2. Materials and Methods

2.1. Study Area

Shanghai is one of China’s most urbanized and fastest growing cosmopolitan cities. Shanghai is located between 120°50′ E and 121°53′ E and between 30°40′ N and 31°50′ N. It is situated on the coast of the East China Sea and the Yangtze River Delta, as shown in Figure 1. The city of Shanghai covers an area of 6340.5 square kilometers, of which Huangpu, Pudong New Area, Xuhui, Changning, Putuo, Jing’an, Hongkou, Yangpu, and other main urban areas cover an area of 977.1 square kilometers. Baoshan, Jinshan, Jiading, Minhang, Fengxian, Qingpu, Songjiang, Chongming, and other suburban areas cover an area of 5363.4 square kilometers [26]. By the end of 2020, the forested area of Shanghai reached 1758 million acres, and the forest coverage rate reached 18.49%. The vegetation along urban streets, parks, and suburban woodlands is dominated by lady’s mantle (Ligustrum lucidum), magnolia (Magnolia grandiflora), balsam fir (Cinnamomum camphora), Populus, Cedrus deodara, and other subtropical evergreens, deciduous broadleaf, and evergreen broadleaf species [27].
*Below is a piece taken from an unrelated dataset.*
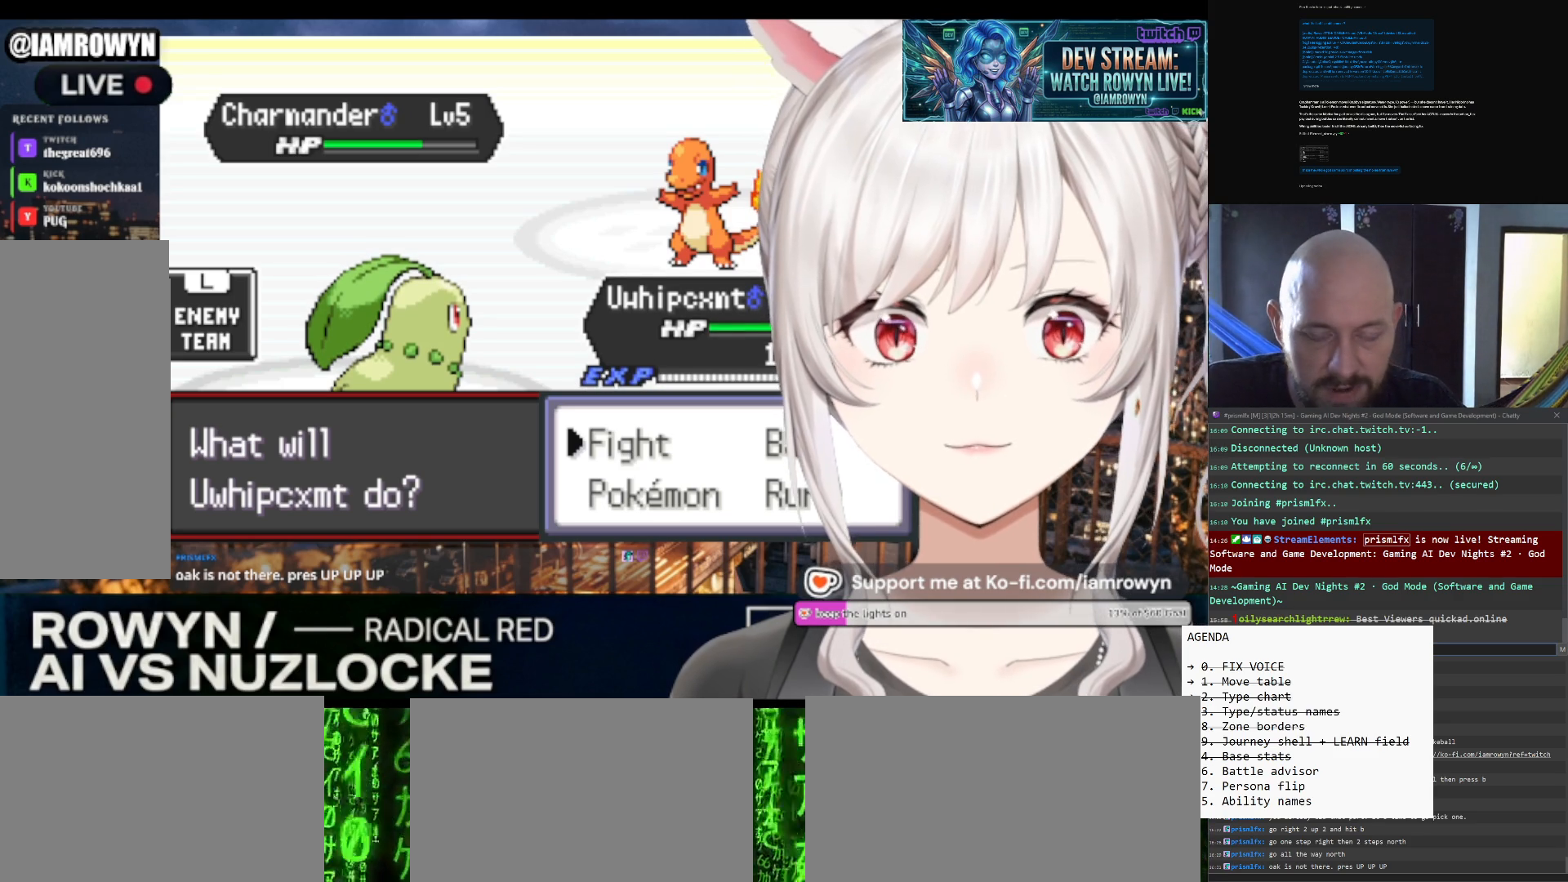
{"buttons": ["A"], "events": []}
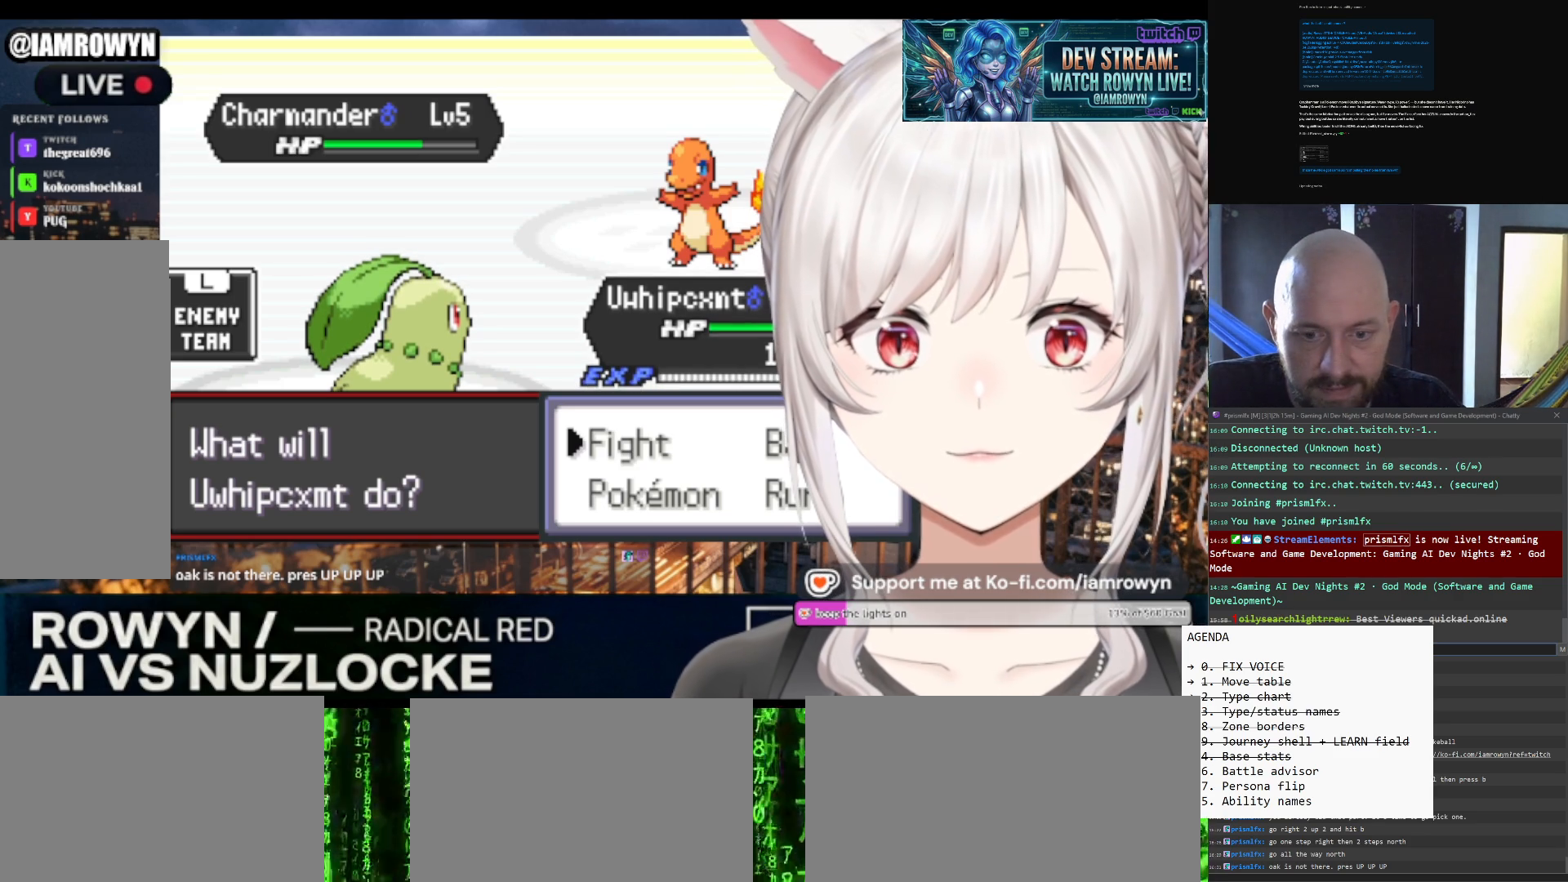
{"buttons": ["A"], "events": []}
2.2. Datasets and Processing

2.2.1. Processing Observed Data

The ground sample plot data were obtained from 81 urban forest fixed sample plots in Shanghai that were each 25.8 m × 25.8 m in size. The distribution of the sample plots is shown in Figure 1. The 81 sample plots were surveyed over a period of 4 years, and each sample plot was surveyed twice. The 40 sample plots were surveyed in the summer of 2016 and 2018, respectively; the remaining 41 sample points were surveyed in the summer of 2017 and 2019. In this study, the remote sensing data corresponding to the time of sample points are selected for the spatiotemporal estimation of urban forest AGC.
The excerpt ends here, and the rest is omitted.